** Opening TEXT PASSAGE block **

However on conversion, the Company would be required to appoint directors/KMP as above.

5. Constituting statutory committees : 

Paid-up capital Turnover Loans/deb/deposit
a.    Audit Committee

b.    Nomination and Remuneration Committee

Rs. 10 crores Rs. 100 crores Rs. 50 crores

6. AGM/EGM Compliances: Applicability of retire by rotation, closure of registers, postal ballot(if the number of members exceeds 200), e-voting (if the numbers exceed 1000) upon conversion.

7. Number of Directorships(Section 165): All the Directors of such a converted company to note that maximum number of directorship in public companies is 10 and necessary plan/actions to be taken accordingly.

8. Qualification of the Auditor(Section 141): The Auditor has to consider this freshly converted company for checking its limit of 20 companies.

** Closing TEXT PASSAGE block **

### TASK DIRECTIONS
Reproduce the conversion compliance passage word for word, everything from "b.    Nomination and" down to "be taken accordingly.".

** Opening INPUT DATA block **

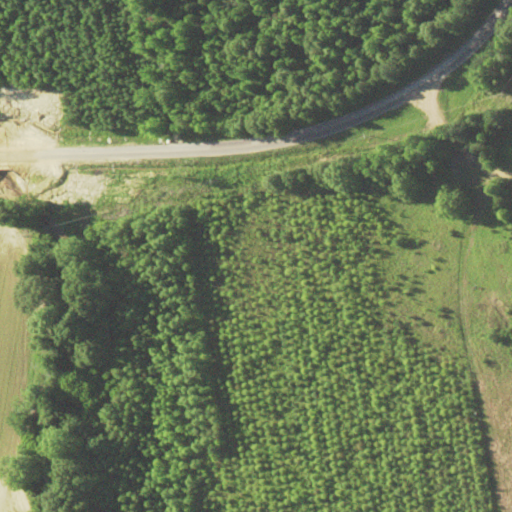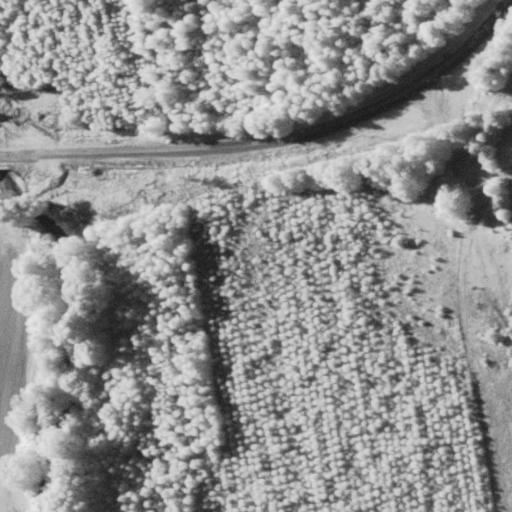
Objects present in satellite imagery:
road: (142, 74)
road: (272, 133)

** Closing INPUT DATA block **

### EXERCISE SOLUTION
b.    Nomination and Remuneration Committee

Rs. 10 crores Rs. 100 crores Rs. 50 crores

6. AGM/EGM Compliances: Applicability of retire by rotation, closure of registers, postal ballot(if the number of members exceeds 200), e-voting (if the numbers exceed 1000) upon conversion.

7. Number of Directorships(Section 165): All the Directors of such a converted company to note that maximum number of directorship in public companies is 10 and necessary plan/actions to be taken accordingly.